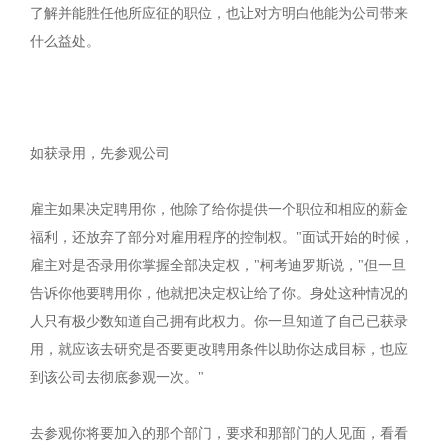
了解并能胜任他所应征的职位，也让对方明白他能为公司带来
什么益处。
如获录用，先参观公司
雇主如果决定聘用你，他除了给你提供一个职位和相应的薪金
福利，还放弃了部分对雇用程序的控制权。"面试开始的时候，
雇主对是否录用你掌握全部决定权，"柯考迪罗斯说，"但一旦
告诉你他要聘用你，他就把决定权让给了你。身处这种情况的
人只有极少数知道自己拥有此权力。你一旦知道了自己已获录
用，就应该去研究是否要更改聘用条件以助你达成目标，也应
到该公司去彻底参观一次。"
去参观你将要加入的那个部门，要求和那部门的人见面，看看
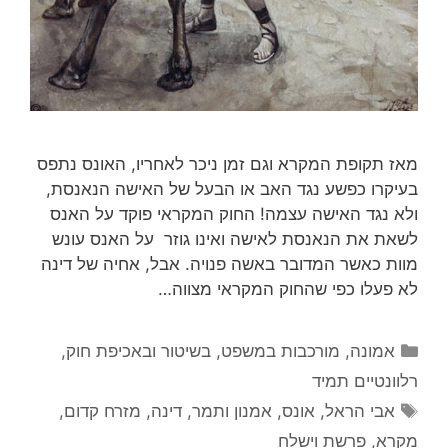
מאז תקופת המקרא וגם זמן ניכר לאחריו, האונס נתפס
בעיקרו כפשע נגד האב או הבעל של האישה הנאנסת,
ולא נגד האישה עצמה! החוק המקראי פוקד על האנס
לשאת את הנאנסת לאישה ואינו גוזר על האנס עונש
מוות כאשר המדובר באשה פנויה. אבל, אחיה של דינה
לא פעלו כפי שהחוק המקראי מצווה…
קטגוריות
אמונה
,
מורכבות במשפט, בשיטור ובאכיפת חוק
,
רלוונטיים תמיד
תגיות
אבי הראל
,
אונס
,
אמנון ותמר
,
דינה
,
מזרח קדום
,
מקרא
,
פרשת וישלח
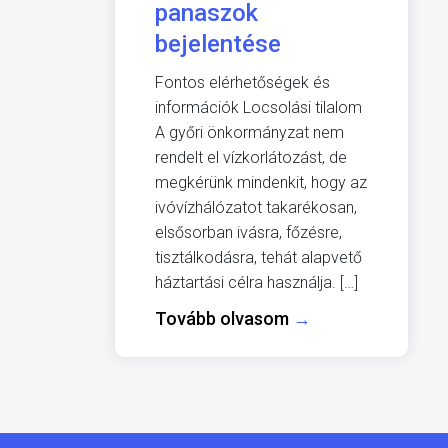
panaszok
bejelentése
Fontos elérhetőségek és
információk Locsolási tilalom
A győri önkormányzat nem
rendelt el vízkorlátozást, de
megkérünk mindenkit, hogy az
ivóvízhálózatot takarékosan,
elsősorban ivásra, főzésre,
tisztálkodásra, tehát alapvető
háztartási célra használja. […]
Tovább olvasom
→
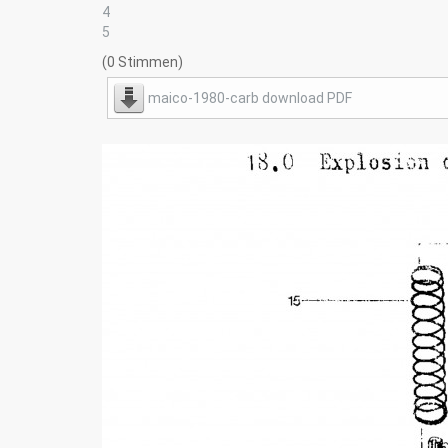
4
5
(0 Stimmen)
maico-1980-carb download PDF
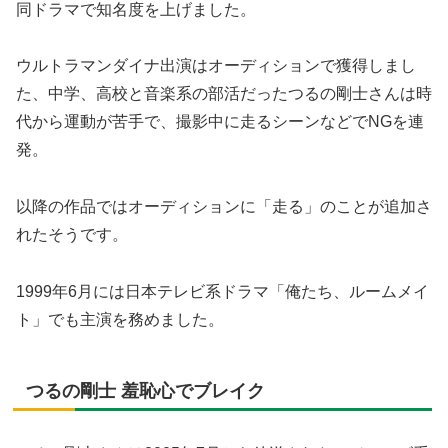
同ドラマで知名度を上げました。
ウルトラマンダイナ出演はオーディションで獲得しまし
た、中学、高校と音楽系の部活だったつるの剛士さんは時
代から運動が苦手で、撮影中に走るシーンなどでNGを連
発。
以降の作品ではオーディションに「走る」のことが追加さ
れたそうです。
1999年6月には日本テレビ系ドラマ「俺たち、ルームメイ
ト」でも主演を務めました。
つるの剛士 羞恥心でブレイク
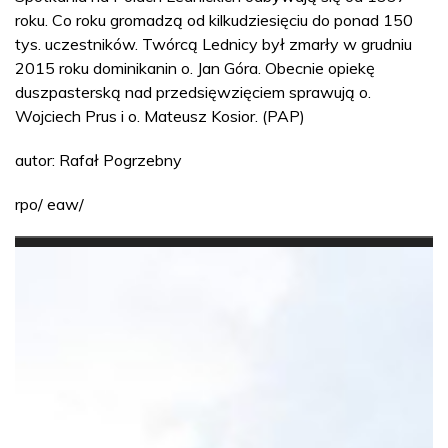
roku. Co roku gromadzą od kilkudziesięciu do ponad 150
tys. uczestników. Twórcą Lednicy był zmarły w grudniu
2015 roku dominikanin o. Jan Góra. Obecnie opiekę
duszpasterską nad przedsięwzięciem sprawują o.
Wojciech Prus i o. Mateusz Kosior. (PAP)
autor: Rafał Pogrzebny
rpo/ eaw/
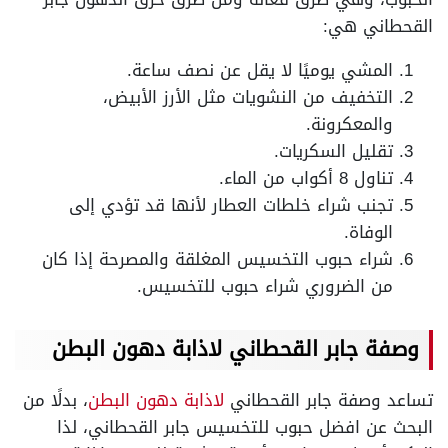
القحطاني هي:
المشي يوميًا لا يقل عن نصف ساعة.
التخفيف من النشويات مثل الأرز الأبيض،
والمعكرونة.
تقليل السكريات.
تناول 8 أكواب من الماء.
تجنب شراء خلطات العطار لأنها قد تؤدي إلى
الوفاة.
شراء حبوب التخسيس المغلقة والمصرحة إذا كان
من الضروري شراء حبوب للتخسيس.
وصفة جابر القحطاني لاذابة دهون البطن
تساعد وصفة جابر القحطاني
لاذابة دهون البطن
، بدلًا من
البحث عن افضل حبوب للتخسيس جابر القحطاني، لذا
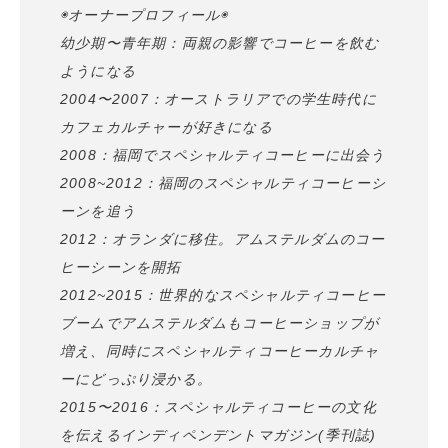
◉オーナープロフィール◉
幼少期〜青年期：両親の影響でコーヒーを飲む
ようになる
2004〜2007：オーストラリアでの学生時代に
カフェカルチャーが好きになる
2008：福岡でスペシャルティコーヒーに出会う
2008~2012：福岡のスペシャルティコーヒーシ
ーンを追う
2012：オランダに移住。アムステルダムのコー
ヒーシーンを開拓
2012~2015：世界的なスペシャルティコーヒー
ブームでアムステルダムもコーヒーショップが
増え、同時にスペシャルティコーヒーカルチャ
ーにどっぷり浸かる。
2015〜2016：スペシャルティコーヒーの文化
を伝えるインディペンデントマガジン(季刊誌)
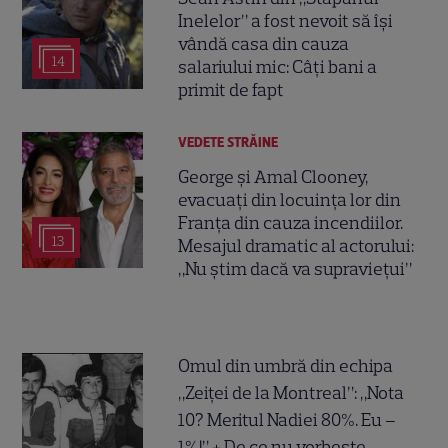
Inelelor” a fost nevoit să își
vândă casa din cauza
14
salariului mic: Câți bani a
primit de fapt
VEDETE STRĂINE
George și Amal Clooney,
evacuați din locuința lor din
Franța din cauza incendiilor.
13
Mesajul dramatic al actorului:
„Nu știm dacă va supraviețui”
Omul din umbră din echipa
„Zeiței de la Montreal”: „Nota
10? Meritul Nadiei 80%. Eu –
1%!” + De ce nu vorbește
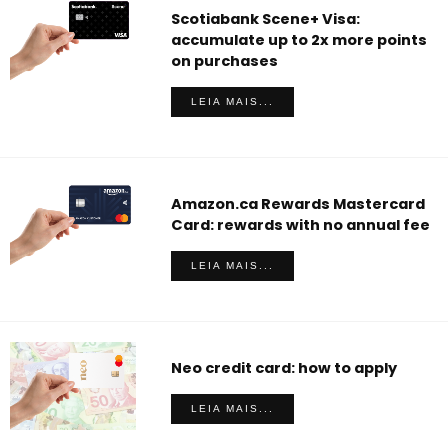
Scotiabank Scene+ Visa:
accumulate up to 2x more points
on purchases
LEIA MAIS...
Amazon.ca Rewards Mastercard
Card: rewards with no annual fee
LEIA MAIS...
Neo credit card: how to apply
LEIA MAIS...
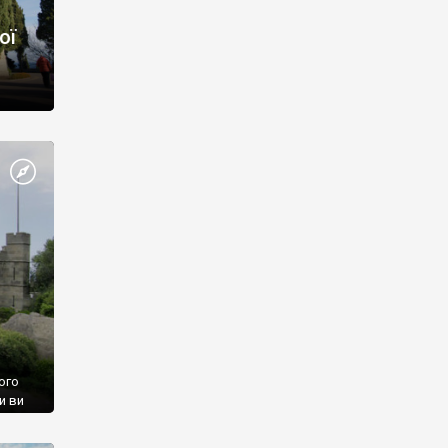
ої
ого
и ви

* WORK REQUIRED: Starting with the first line of the records above and stopping after the line containing "לשאת את הנאנסת לאישה ואינו גוזר על האנס עונש", repeat every line exactly and leave out the pictures.

* TASK OUTPUT:
了解并能胜任他所应征的职位，也让对方明白他能为公司带来
什么益处。
如获录用，先参观公司
雇主如果决定聘用你，他除了给你提供一个职位和相应的薪金
福利，还放弃了部分对雇用程序的控制权。"面试开始的时候，
雇主对是否录用你掌握全部决定权，"柯考迪罗斯说，"但一旦
告诉你他要聘用你，他就把决定权让给了你。身处这种情况的
人只有极少数知道自己拥有此权力。你一旦知道了自己已获录
用，就应该去研究是否要更改聘用条件以助你达成目标，也应
到该公司去彻底参观一次。"
去参观你将要加入的那个部门，要求和那部门的人见面，看看
מאז תקופת המקרא וגם זמן ניכר לאחריו, האונס נתפס
בעיקרו כפשע נגד האב או הבעל של האישה הנאנסת,
ולא נגד האישה עצמה! החוק המקראי פוקד על האנס
לשאת את הנאנסת לאישה ואינו גוזר על האנס עונש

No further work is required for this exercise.